*** Opening Records to use ***
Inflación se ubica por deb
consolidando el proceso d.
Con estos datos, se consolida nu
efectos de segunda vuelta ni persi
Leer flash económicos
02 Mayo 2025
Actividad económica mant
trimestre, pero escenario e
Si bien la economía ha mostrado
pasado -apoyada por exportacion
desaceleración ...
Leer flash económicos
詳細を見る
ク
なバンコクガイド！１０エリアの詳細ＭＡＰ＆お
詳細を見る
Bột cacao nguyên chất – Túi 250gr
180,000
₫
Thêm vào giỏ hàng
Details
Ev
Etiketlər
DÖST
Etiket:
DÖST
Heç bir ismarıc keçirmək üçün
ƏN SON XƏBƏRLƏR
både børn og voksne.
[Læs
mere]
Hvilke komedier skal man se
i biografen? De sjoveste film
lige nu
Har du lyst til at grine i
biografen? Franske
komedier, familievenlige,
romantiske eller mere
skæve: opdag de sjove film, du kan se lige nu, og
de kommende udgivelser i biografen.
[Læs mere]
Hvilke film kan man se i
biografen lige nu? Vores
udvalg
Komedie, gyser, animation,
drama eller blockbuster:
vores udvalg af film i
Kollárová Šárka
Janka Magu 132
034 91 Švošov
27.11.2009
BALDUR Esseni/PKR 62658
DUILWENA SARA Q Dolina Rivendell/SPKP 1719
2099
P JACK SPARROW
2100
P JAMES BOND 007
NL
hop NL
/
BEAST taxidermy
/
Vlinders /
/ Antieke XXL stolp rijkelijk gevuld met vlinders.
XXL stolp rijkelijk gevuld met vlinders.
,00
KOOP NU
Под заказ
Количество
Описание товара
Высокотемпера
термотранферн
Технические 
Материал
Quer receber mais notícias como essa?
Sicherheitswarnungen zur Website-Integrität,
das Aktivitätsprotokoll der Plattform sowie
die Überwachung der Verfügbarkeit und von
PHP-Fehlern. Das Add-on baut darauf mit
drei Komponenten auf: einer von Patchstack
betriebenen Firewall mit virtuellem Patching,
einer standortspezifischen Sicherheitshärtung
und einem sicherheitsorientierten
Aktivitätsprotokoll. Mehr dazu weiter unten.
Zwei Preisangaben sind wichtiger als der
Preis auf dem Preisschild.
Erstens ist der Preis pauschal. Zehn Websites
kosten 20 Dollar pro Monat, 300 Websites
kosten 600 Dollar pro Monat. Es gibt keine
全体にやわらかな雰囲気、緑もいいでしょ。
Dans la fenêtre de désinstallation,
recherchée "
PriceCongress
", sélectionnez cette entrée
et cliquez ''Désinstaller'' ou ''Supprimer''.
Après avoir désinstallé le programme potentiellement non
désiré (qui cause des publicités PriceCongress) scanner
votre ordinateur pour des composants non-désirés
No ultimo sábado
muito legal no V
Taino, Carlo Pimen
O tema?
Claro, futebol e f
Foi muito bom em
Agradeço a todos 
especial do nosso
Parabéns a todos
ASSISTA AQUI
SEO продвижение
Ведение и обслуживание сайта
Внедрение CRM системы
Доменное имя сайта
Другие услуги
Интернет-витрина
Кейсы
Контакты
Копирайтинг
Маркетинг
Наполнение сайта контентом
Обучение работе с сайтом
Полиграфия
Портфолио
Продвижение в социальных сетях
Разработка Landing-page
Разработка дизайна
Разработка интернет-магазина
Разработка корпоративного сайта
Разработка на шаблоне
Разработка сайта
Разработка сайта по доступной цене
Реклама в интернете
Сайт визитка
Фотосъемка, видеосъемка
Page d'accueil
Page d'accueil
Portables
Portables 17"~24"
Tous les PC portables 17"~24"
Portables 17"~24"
*** Closing Records to use ***
*** Opening Records to use ***
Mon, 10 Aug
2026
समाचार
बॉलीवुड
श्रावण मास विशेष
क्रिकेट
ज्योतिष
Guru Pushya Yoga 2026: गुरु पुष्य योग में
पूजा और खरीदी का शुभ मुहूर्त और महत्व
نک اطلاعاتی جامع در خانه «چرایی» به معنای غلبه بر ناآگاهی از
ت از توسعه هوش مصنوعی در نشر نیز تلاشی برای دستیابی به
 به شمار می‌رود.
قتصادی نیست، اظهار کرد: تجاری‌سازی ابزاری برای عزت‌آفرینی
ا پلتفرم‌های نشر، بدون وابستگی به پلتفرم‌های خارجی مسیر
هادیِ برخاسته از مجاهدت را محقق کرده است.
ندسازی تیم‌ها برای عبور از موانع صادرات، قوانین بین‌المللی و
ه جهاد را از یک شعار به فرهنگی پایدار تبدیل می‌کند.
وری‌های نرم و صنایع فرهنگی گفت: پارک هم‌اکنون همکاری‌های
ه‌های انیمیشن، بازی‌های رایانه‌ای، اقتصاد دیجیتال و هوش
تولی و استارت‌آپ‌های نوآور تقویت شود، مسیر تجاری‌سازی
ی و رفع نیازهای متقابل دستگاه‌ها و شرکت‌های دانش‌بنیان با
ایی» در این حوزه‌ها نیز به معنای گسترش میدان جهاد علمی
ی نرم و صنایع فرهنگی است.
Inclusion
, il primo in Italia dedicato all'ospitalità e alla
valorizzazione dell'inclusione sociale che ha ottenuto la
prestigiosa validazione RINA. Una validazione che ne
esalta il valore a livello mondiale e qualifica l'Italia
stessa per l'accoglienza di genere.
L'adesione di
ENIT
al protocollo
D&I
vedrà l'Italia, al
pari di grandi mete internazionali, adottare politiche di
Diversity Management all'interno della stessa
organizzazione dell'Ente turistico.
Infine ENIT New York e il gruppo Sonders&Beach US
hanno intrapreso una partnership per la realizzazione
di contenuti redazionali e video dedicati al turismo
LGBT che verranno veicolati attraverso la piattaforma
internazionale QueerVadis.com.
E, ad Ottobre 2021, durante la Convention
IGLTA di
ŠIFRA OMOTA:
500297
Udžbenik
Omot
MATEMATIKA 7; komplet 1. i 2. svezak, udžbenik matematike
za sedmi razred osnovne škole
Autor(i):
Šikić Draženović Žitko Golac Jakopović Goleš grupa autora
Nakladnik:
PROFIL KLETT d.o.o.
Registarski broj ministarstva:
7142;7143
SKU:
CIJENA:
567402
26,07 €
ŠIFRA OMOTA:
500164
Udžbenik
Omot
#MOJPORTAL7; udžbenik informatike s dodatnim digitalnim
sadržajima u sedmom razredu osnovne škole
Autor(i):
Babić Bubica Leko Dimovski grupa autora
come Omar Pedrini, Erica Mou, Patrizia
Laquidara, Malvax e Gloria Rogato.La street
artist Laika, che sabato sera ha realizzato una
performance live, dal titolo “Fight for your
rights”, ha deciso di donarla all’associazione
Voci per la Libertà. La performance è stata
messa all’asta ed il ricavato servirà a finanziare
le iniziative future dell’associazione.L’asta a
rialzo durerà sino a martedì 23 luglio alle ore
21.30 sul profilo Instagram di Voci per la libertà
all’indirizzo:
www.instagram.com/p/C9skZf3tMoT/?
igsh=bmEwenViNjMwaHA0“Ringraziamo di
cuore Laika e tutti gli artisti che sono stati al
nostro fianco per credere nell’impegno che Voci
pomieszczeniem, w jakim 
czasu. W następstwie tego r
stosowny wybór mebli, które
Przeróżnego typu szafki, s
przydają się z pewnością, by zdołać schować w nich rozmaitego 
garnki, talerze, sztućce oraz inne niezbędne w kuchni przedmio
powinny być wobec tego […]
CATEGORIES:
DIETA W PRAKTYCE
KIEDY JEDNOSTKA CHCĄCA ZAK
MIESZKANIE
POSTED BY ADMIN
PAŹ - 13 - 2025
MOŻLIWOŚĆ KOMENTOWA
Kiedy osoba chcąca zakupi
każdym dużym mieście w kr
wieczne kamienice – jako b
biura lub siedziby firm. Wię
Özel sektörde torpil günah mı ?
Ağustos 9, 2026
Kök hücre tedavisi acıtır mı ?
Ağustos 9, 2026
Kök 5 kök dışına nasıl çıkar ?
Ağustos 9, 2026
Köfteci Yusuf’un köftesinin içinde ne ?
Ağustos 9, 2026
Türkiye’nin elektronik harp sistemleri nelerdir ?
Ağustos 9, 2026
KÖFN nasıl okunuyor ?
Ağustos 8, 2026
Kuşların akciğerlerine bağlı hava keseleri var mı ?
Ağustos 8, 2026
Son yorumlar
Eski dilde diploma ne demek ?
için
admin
*** Closing Records to use ***
*** Opening Records to use ***
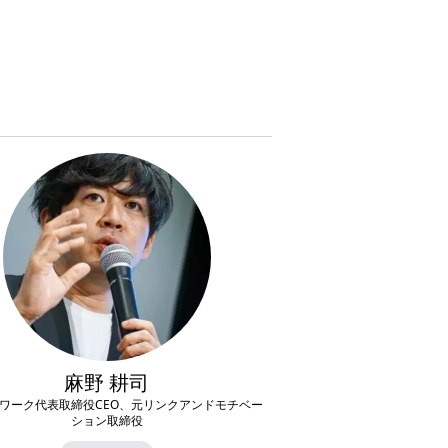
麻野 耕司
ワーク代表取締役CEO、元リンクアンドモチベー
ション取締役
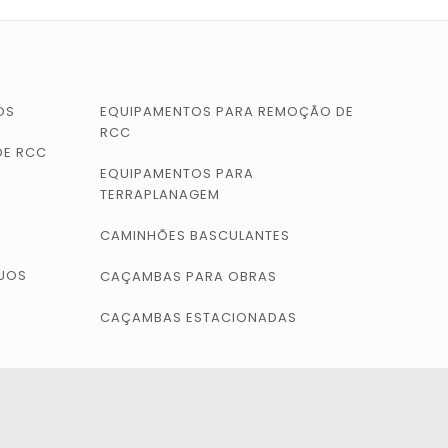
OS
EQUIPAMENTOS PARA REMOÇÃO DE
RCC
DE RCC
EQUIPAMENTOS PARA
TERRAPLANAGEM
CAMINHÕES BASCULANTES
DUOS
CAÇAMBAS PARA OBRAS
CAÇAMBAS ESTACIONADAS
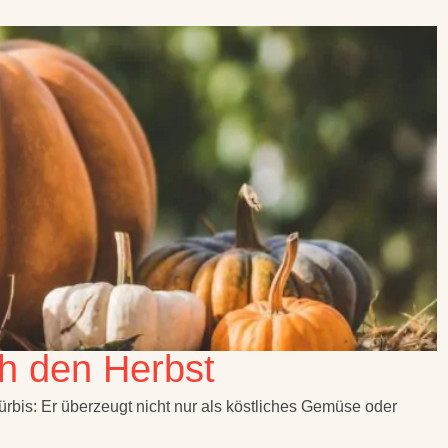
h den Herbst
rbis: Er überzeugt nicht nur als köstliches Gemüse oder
*** Closing Records to use ***
### Task brief
For this task, write out exactly the lines of the entries above, starting at the line with "02 Mayo 2025" and ending at the line with "Har du lyst til at grine i", both included, and no others.

### Completed exercise
02 Mayo 2025
Actividad económica mant
trimestre, pero escenario e
Si bien la economía ha mostrado
pasado -apoyada por exportacion
desaceleración ...
Leer flash económicos
詳細を見る
ク
なバンコクガイド！１０エリアの詳細ＭＡＰ＆お
詳細を見る
Bột cacao nguyên chất – Túi 250gr
180,000
₫
Thêm vào giỏ hàng
Details
Ev
Etiketlər
DÖST
Etiket:
DÖST
Heç bir ismarıc keçirmək üçün
ƏN SON XƏBƏRLƏR
både børn og voksne.
[Læs
mere]
Hvilke komedier skal man se
i biografen? De sjoveste film
lige nu
Har du lyst til at grine i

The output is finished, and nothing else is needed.